### Task instructions
(1) According to the physics exam question, what is the specific heat of water?
(2) Carry on writing the physics exam question, starting right after its last line.

### Source excerpt
● ● ● ● ●
20161127

Physics final exam question: cool aluminum block in warm water

Physics 205A Final Exam, fall semester 2015
Cuesta College, San Luis Obispo, CA

An aluminum block is placed in a container of water. The aluminum block is initially cooler than the warm water, and they are allowed to come to thermal equilibrium. The container is not thermally isolated from the environment. For the aluminum block to experience a smaller change in thermal energy than the water while they reach thermal equilibrium, determine whether heat must enter or leave the container. Explain your reasoning using the properties of heat, temperature, and thermal equilibrium.

Specific heat of aluminum is 900 J/(kg·K). Specific heat of water is 4,190 J/(kg·K).

Solution and grading rubric:
  • p:
    Correct. Discusses:
    1. how the aluminum block (initially cooler than the water) increases in thermal energy as it reaches thermal equilibrium;
    2. how the water (initially warmer than the aluminum block) decreases in thermal energy as it reaches thermal equilibrium; and
    3. from energy conservation (either explicitly shown in a transfer-balance equation, or discussed conceptually), in order for the aluminum block to undergo a smaller thermal energy change than the water, while some heat is transferred from the water to the block, some heat from the water must also be lost to the environment.
● ● ● ● ●
### Listed entries
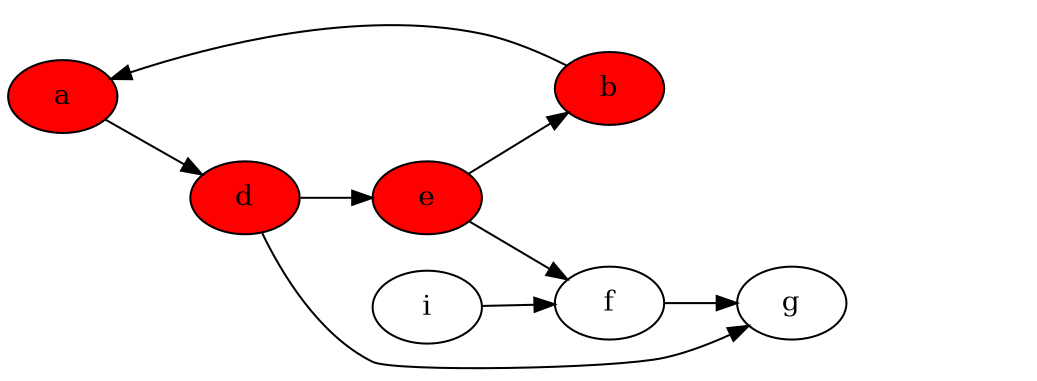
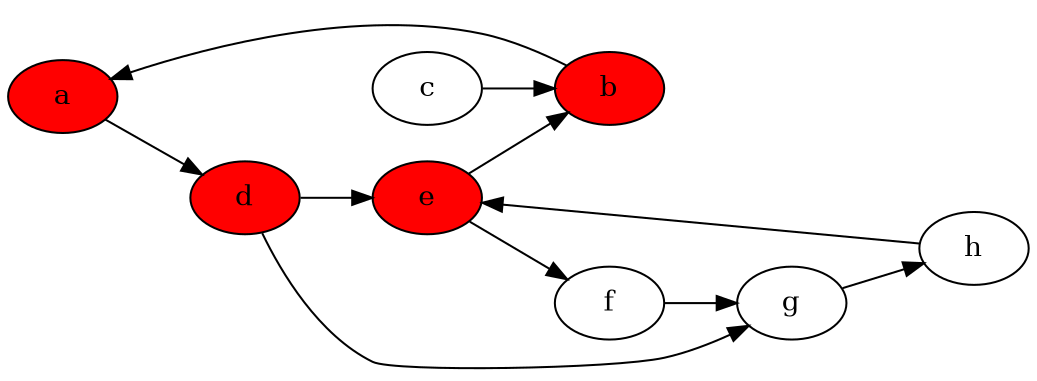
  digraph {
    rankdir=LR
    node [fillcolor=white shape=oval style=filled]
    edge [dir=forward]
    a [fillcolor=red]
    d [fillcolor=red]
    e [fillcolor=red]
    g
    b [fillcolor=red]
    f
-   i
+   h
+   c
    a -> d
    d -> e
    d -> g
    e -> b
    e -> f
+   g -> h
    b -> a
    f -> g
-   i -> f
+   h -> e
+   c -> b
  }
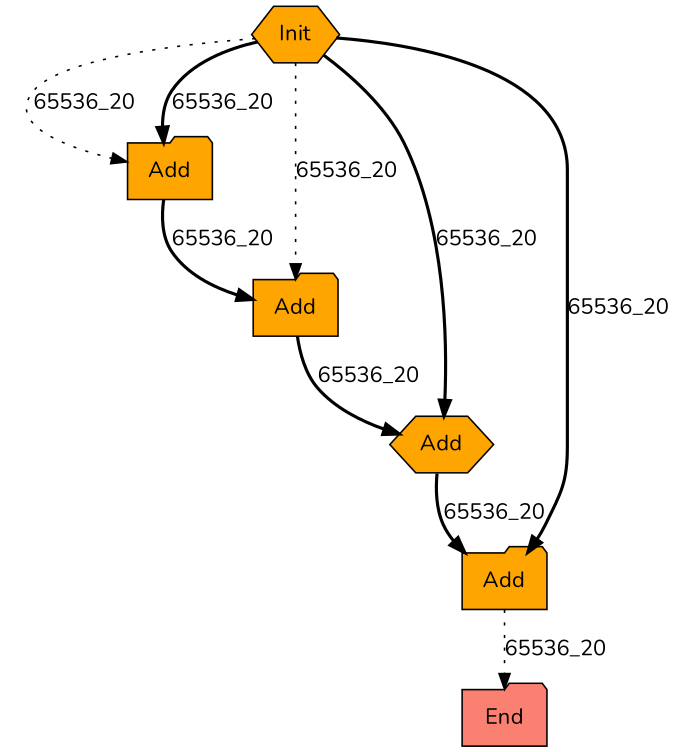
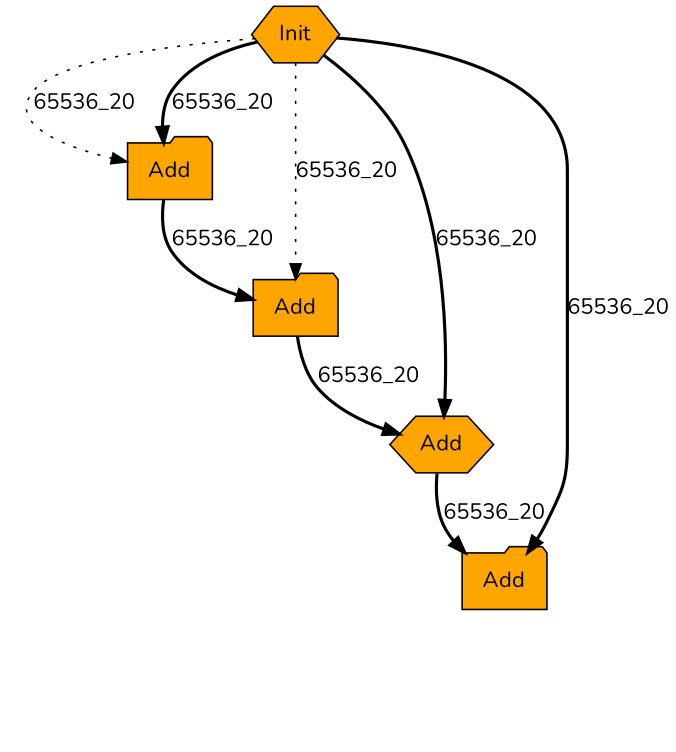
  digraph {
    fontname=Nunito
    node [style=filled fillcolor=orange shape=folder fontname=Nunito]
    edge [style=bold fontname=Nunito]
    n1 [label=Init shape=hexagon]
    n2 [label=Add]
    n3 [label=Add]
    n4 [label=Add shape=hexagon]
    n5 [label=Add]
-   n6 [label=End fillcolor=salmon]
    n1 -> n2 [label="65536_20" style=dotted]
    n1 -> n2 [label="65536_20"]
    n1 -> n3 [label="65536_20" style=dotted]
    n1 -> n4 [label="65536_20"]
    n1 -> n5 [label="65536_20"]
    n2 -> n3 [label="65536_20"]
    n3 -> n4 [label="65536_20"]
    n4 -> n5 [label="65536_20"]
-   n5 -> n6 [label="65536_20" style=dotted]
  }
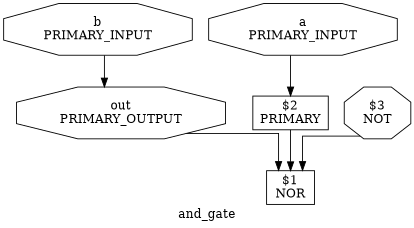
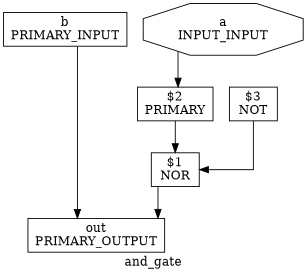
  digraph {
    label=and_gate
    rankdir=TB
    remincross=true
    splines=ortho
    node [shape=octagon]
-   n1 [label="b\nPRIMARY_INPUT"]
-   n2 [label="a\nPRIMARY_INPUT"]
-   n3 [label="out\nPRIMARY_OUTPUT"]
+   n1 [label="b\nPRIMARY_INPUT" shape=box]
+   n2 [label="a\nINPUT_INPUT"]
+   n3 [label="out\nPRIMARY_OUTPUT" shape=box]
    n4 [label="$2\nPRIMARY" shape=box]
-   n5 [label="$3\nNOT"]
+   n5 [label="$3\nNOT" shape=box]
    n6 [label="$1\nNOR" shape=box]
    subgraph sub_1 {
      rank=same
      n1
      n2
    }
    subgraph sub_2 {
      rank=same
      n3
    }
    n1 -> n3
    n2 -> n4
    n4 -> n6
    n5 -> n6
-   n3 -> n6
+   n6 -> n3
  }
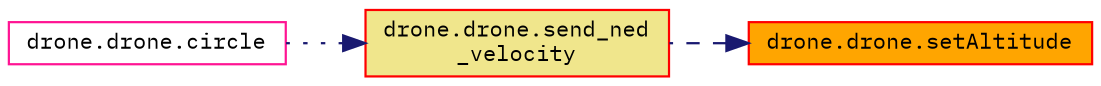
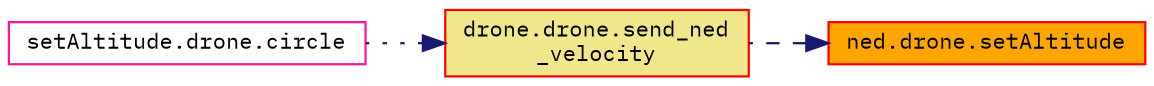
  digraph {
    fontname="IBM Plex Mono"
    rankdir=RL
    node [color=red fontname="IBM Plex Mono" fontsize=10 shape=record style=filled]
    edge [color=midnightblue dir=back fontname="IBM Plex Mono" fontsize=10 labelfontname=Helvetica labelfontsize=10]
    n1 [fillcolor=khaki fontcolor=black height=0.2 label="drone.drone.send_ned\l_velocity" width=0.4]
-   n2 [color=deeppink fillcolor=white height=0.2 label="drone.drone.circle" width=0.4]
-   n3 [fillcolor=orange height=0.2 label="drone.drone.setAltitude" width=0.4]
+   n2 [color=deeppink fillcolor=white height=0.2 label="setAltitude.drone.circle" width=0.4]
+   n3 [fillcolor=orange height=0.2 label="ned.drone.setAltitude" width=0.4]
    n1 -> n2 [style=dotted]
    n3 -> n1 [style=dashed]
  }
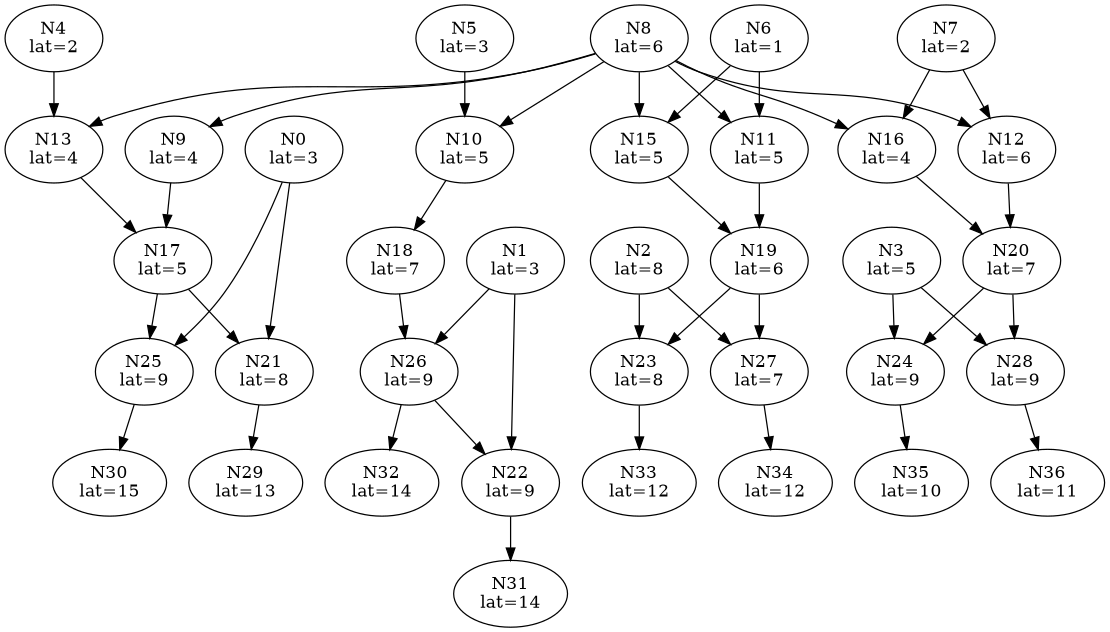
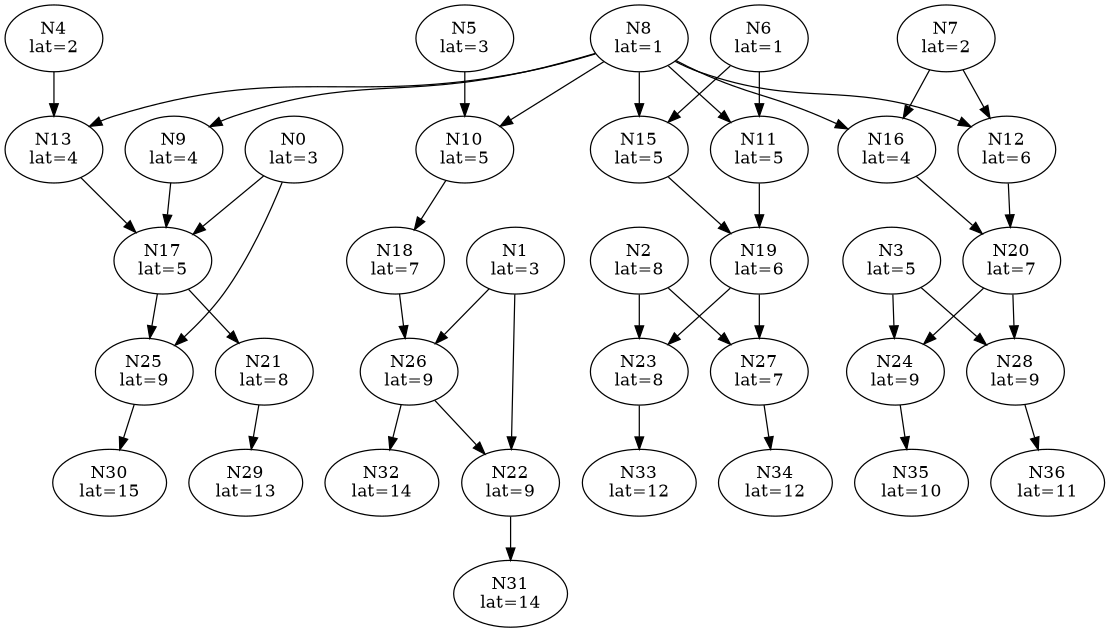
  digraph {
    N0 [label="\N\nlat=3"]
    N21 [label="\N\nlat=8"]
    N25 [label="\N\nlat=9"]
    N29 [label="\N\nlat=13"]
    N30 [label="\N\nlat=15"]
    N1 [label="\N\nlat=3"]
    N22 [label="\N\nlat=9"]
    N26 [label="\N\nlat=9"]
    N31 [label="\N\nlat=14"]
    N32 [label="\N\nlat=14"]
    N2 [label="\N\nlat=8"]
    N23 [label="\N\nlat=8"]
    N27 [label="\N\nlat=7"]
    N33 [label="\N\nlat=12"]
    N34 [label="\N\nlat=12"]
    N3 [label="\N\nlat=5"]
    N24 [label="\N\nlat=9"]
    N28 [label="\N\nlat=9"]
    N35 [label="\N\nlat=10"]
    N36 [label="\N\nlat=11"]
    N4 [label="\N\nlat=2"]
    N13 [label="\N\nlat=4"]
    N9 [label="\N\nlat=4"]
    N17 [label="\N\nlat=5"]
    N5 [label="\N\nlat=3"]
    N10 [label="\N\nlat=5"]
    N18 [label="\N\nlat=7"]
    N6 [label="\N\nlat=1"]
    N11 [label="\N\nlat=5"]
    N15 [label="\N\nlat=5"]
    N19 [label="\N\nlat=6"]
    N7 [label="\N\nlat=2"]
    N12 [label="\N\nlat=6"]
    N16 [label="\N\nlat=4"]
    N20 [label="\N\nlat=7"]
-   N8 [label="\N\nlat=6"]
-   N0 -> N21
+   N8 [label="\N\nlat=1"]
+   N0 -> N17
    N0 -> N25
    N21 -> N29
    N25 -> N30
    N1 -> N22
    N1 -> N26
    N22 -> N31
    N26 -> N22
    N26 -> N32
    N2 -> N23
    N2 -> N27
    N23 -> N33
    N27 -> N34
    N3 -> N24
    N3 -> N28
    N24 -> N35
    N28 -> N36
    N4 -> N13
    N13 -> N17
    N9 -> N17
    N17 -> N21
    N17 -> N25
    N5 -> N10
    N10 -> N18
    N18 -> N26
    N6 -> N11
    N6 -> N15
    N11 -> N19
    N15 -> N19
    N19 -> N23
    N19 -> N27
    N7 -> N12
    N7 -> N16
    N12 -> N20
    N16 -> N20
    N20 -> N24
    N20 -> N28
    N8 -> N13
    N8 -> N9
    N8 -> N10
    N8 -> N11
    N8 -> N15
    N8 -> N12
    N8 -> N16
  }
● ● ● ● ●
### Results by task
(1) 4,190 J/(kg·K)

(2)
  • r:
    As (p), but argument indirectly, weakly, or only by definition supports the statement to be proven, or has minor inconsistencies or loopholes.
  • t:
    Nearly correct, but argument has conceptual errors, or is incomplete. May discuss how heat must leave the container based on comparing just specific heats, or comparing just temperature changes of the aluminum block and water (without knowing how their masses compare, or their respective initial temperatures).
  • v:
    Limited relevant discussion of supporting evidence of at least some merit, but in an inconsistent or unclear manner. Some garbled attempt at applying energy conservation to thermal energy changes and heat transfers with the environment.
  • x:
    Implementation/application of ideas, but credit given for effort rather than merit. Approach other than applying energy conservation to thermal energy changes and heat transfers with the environment.
  • y:
    Irrelevant discussion/effectively blank.
  • z:
    Blank.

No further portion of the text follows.